I read this blog a few months ago ：http://blog.mikemccandless.com/2017/09/lucenes-near-real-time-segment-index.html ,There is indeed a very core case in my work that can be used for this function.I developed the function of physical replication on elasticsearch （segment replication）.
In the recent Alibaba double 11 carnival, my core cluster turned on this physical replication, and cluster write performance throughput increased by more than 40%.
This function I want to submit it to elastic, now I will share some of my ideas with this feature.
Do you think this function is feasible? Do you have any suggestions for this design?
a. Experienced analysis
The existing default replication architecture is a logical replication. After the primary replica index is created, you need to create the index again in the replica shard. You can try to copy the data after the primary creation of the index to the replica shard. The index can be created once, and both the primary and replica can be used.
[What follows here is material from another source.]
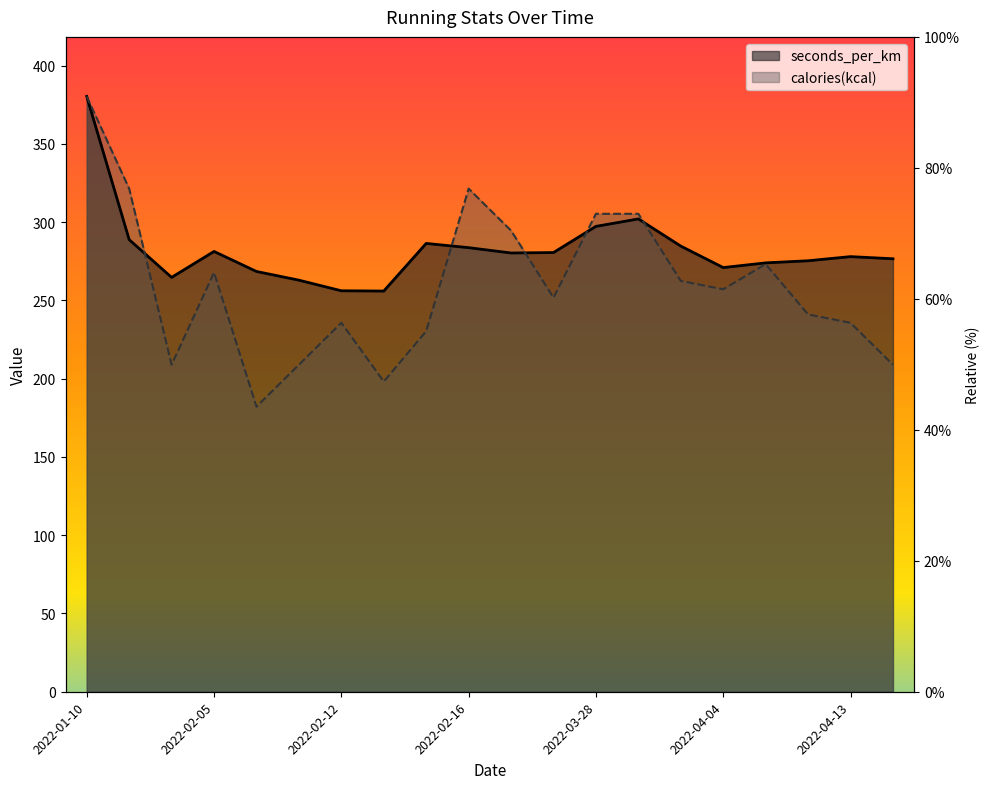

Rank the series by their maximum value, from highest to lowest.

calories(kcal), seconds_per_km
Reduced write costs, and improved write performance .
We found that Lucene's author, Michael McCandless, made a simple framework for physical replication, Lucene-replicator, in Lucene 4.x. In 2017.9, He wrote an article about lucene physical replication , this framework is based on lucene's segment copy. His opinion is that the primary and replica segments must be consistent, the primary to do merge, replica do not merge, replica will completely copy the primary segment.
We can also see from the source code and Michael's blog that the framework is most concerned with the details of the primary-replica visibility delay. This framework describes how to ensure the minimum latency of the primary-replica replication:
a.a The primary shard refresh segment, you can copy the segment of the memory to ensure the delay of the visibility of the primary and replica. The specific approach is to first pass the full amount of meta to the replica, and prepare the segment to be copied according to the meta and local segment diff. Finally, copy the diff of these segments.
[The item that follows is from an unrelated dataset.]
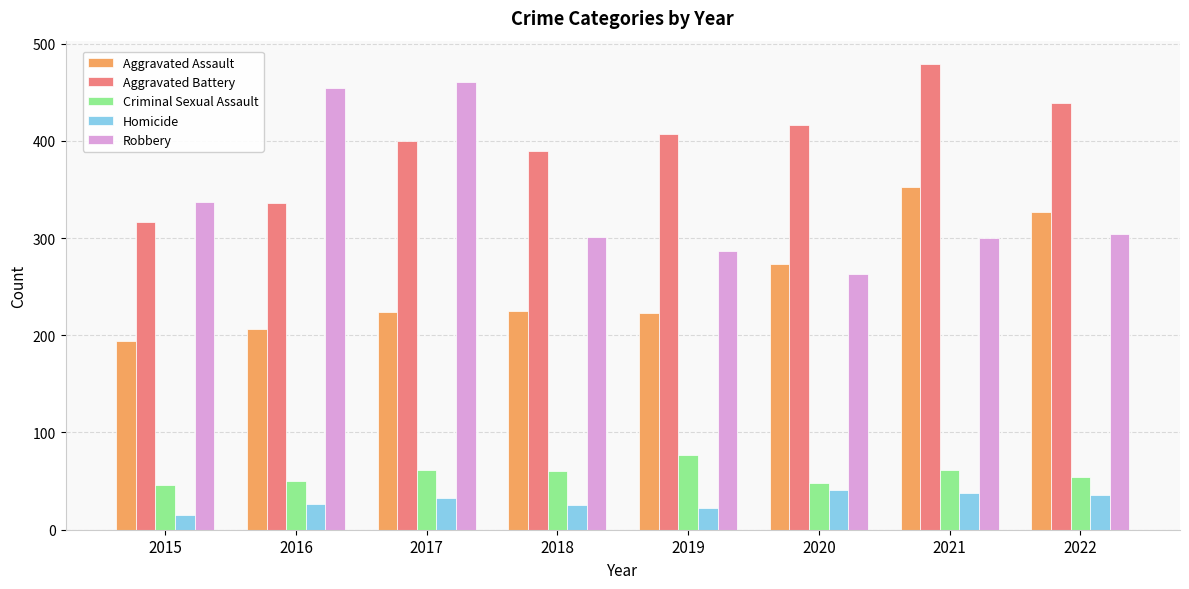

How many bars are there in total?

40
a.b The primary merge comes out with a large segment, and the primary merge thread is kept through the block, and the big segment is not in the segment_x file until the large segment copy to replica , and the large segment information is written into the segment_x. This will affect the delay of segment replication (there is already a large file already exists, you do not need to spend time copying again)
a.c According to the above, the copy segment is divided into segment copy (real-time write) generated by refresh and segment copy (history data merge) generated by merge.
b. My job
I designed a physical replication framework for elasticsearch In my own version. I design the overall architecture from the following points:
b.a Reduce write CPU usage (boost write throughput)
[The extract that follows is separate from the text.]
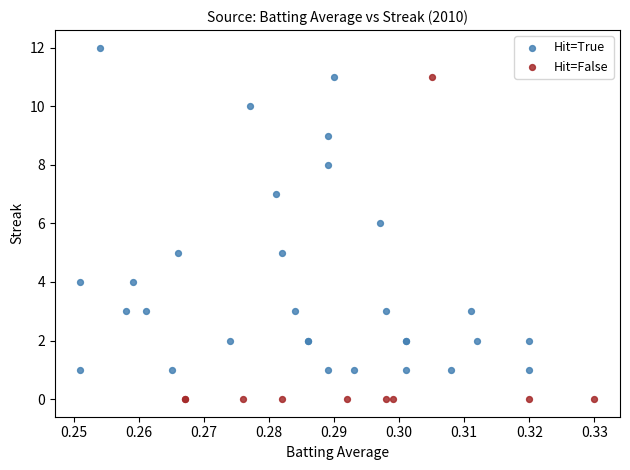

Which series reaches the maximum Y coordinate?

Hit=True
The write process of the primary shard is unchanged. In order to ensure data consistency, the replica shard only needs to write translog, and no need to parse mapping and write lucene.
b.b Segment fast incremental replication ( real-time incremental segment replication)
The primary shard periodically generates a segment in the memory (through the refresh operation), and primary shard sends the full amount of meta to the replica, and obtains the segment list according to the local segment diff meta increment. After a round of copying is completed, the prepared reader is refreshed, causing the reader to load the latest segment.
Isolation of refresh segment send and merge segment send, using different thread pools for isolation.
b.c primary and replica data can be seen with low latency (merge historical segment replication)
The use of IndexReaderWarmer for segment precopy allows the primary segment to be copied to the replica shard before the primary shard reader can read the large segment. After the copy is completed, the primary merge is finally completed, so that when the primary reads the large segment. At that time, in fact, this segment already exists in the replica shard , and the time for copying this large segment is saved, which greatly reduces the delay of the visibility of the primary and replica data.
b.d keep data consistency
elasticsearch can perform primary/replica switchover when the original primary shard is abnormal. In physical replication mode, when the primary/replica switchover, the replica segment is behind the data state in the primary memory. Before switching to the primary, you need to perform fast translog replay, so that the new primary data is consistent with the state in the translog. This process requires fast and reduces the RPO time.